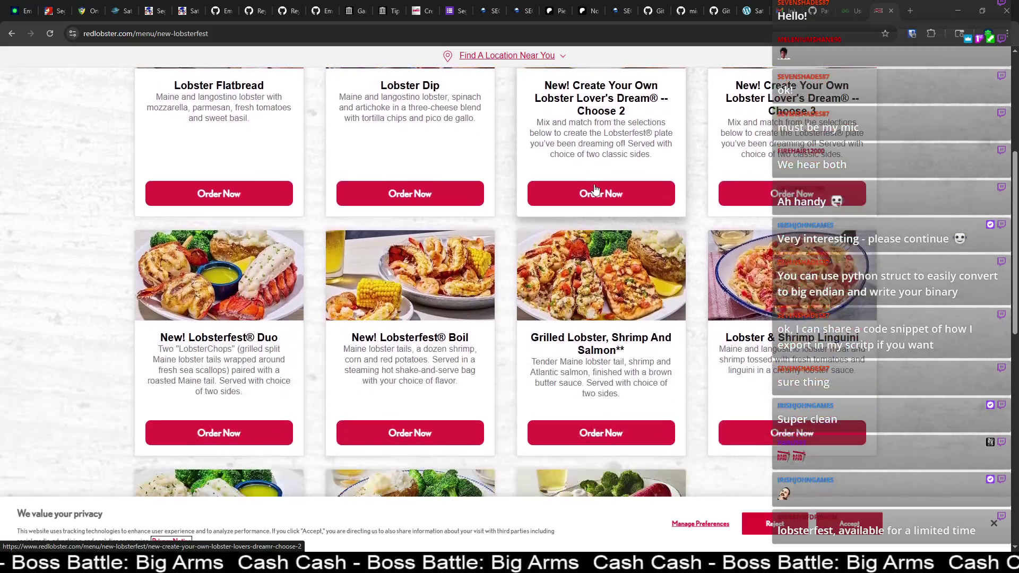
scroll(596, 189, "down", 4)
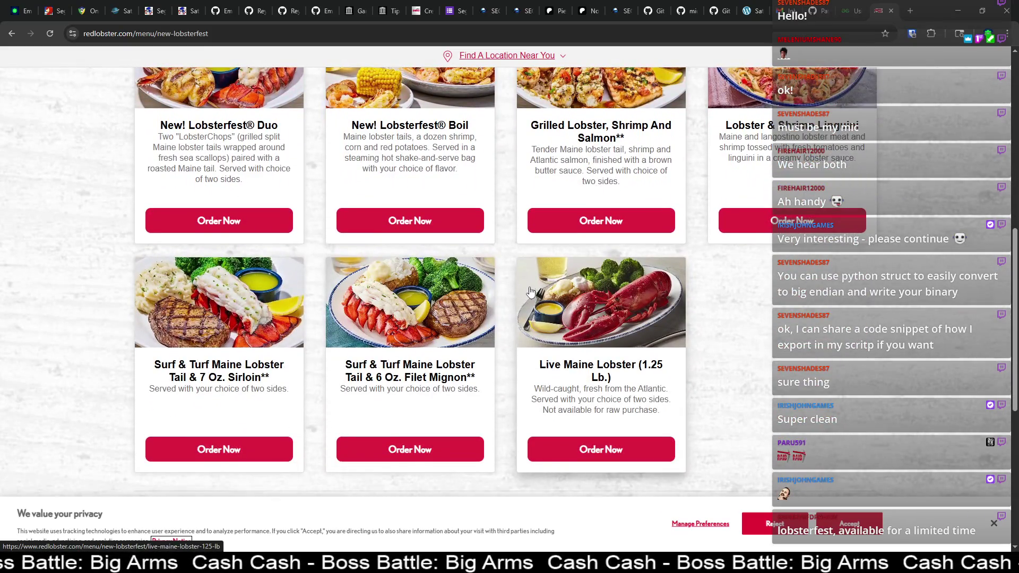
scroll(531, 289, "down", 5)
scroll(679, 262, "up", 6)
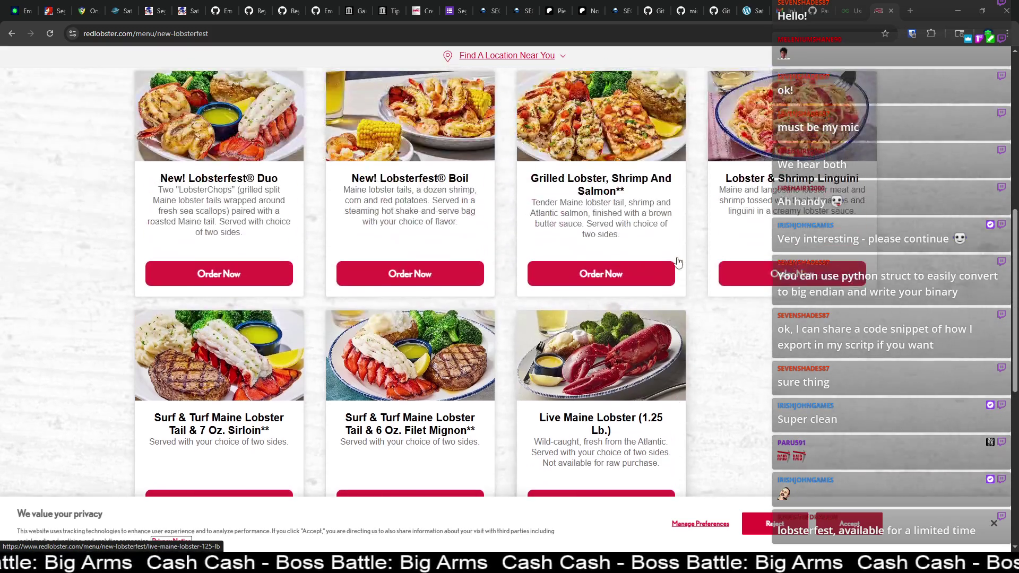
scroll(679, 262, "up", 4)
scroll(713, 222, "up", 3)
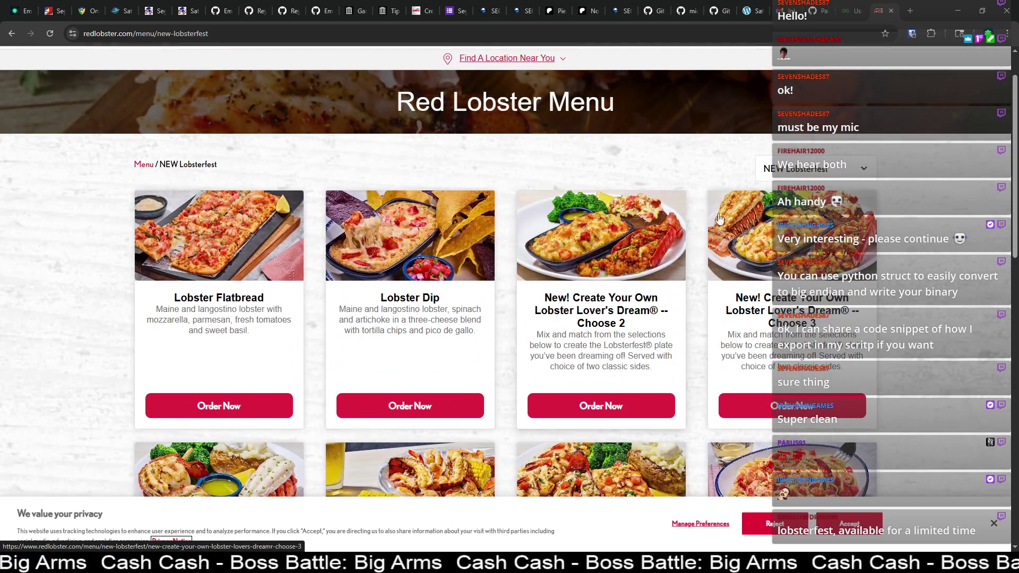
scroll(743, 239, "down", 2)
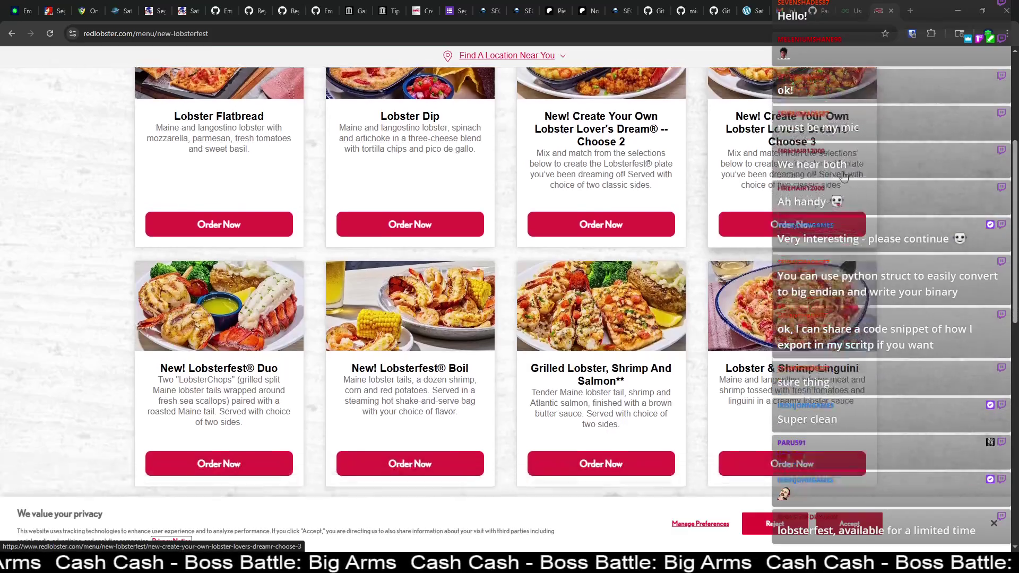
scroll(690, 276, "down", 3)
scroll(645, 318, "down", 2)
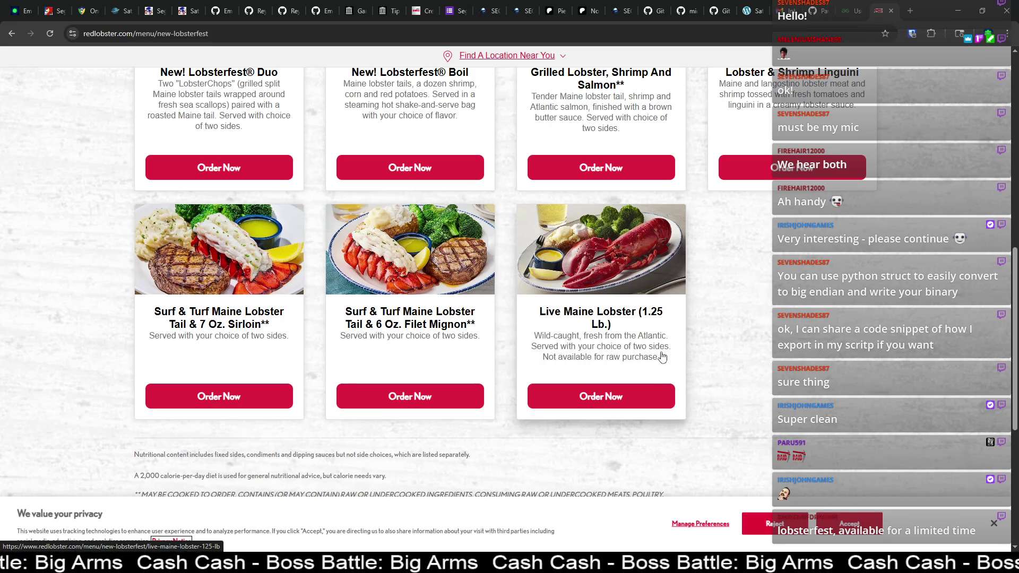
left_click(773, 524)
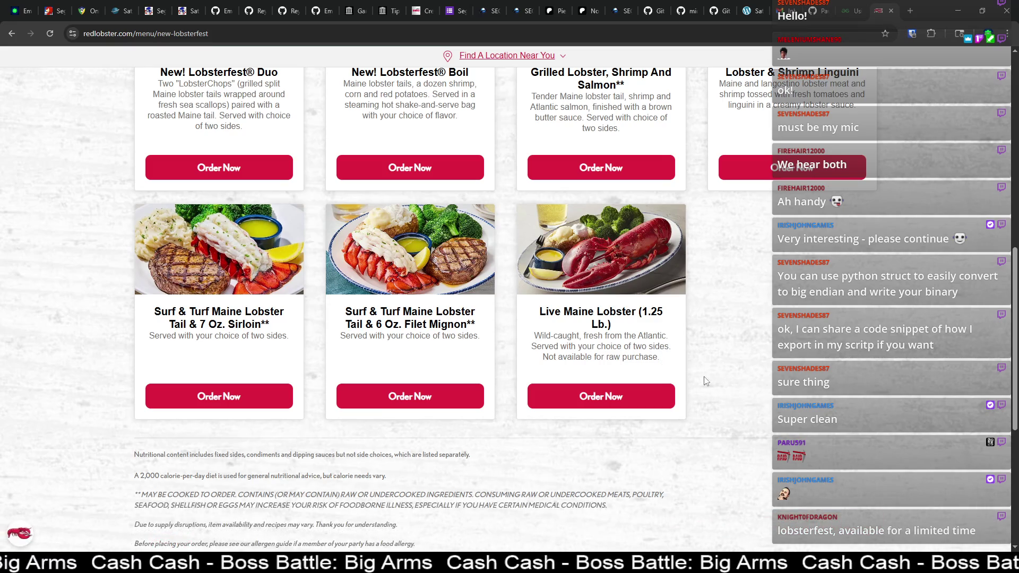
Step: Order the Grilled Lobster, Shrimp and Salmon from the Albuquerque Montgomery Blvd restaurant
scroll(491, 366, "up", 3)
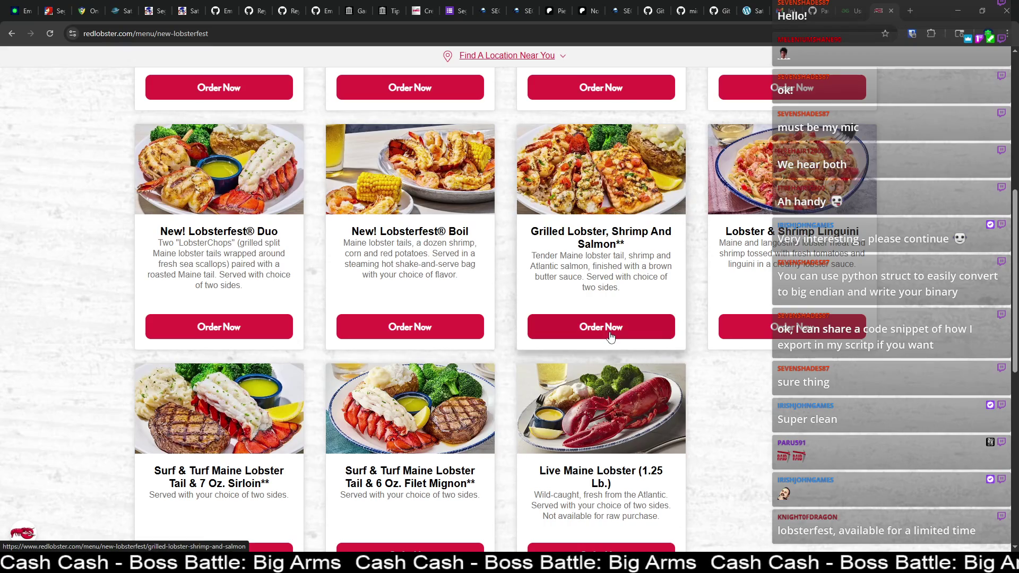
scroll(610, 337, "up", 4)
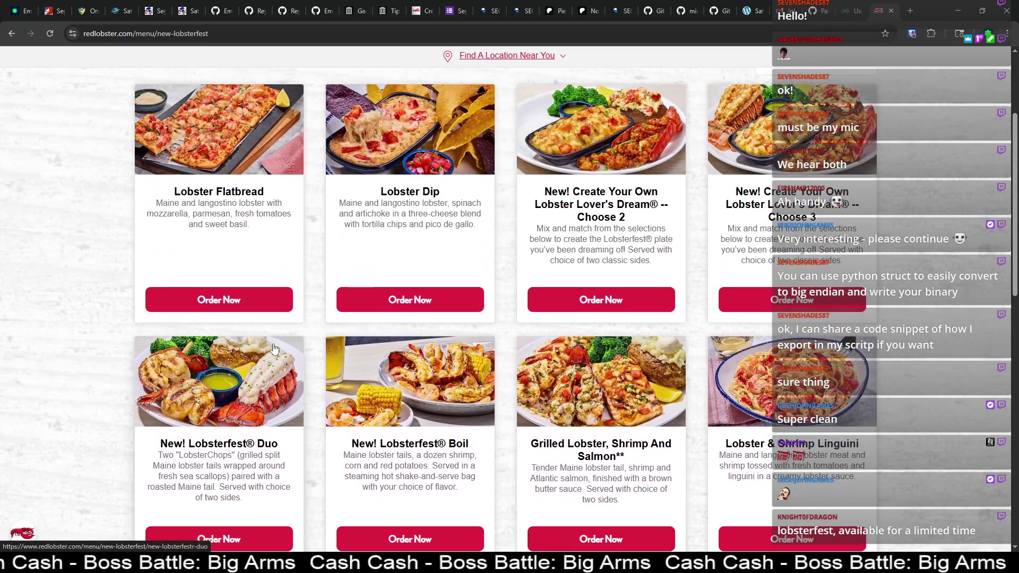
scroll(602, 297, "down", 3)
left_click(601, 386)
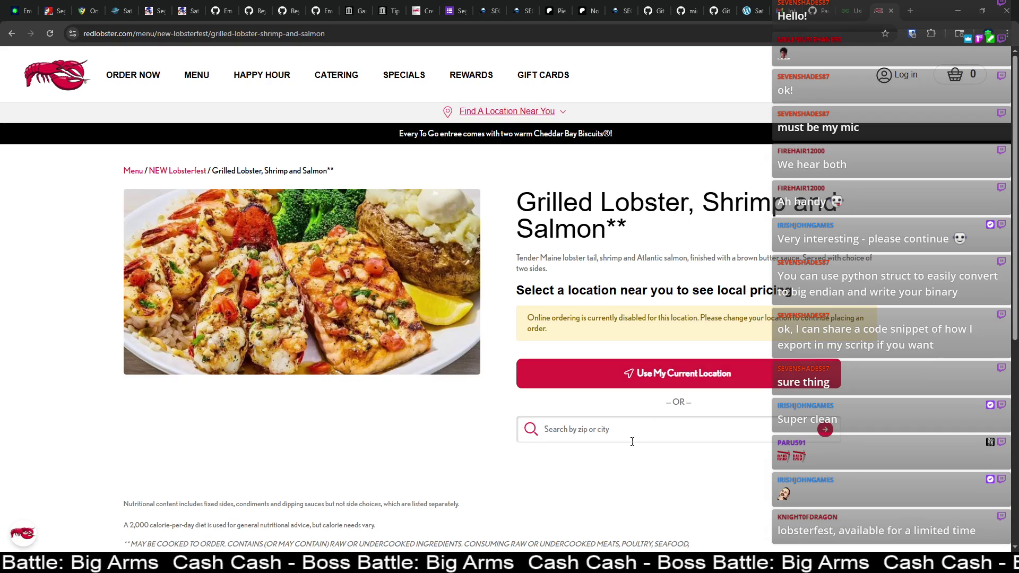
type("albu")
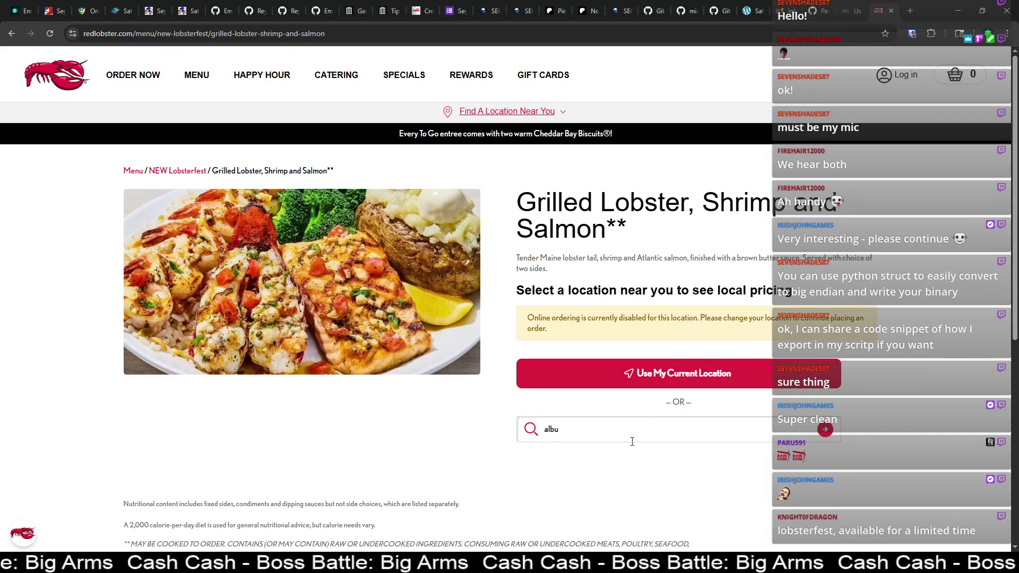
type("querque")
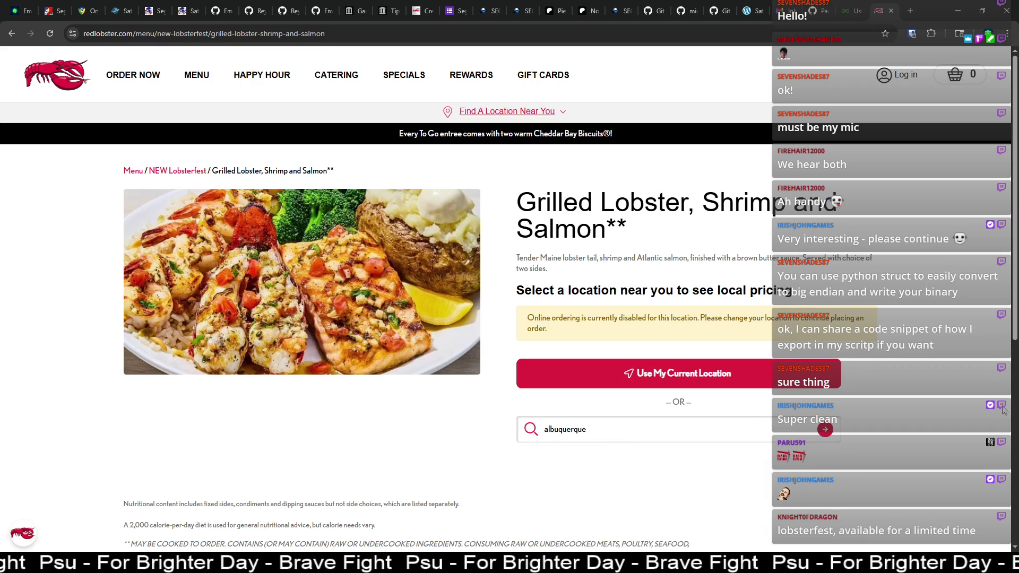
left_click(825, 429)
============================================================
* **WHAT THIS TASK INVOLVES**:
Restate the material above exactly. Exclude all pictures.

* **ANSWER SECTION**:
scroll(596, 189, "down", 4)
scroll(531, 289, "down", 5)
scroll(679, 262, "up", 6)
scroll(679, 262, "up", 4)
scroll(713, 222, "up", 3)
scroll(743, 239, "down", 2)
scroll(690, 276, "down", 3)
scroll(645, 318, "down", 2)
left_click(773, 524)
Step: Order the Grilled Lobster, Shrimp and Salmon from the Albuquerque Montgomery Blvd restaurant
scroll(491, 366, "up", 3)
scroll(610, 337, "up", 4)
scroll(602, 297, "down", 3)
left_click(601, 386)
type("albu")
type("querque")
left_click(825, 429)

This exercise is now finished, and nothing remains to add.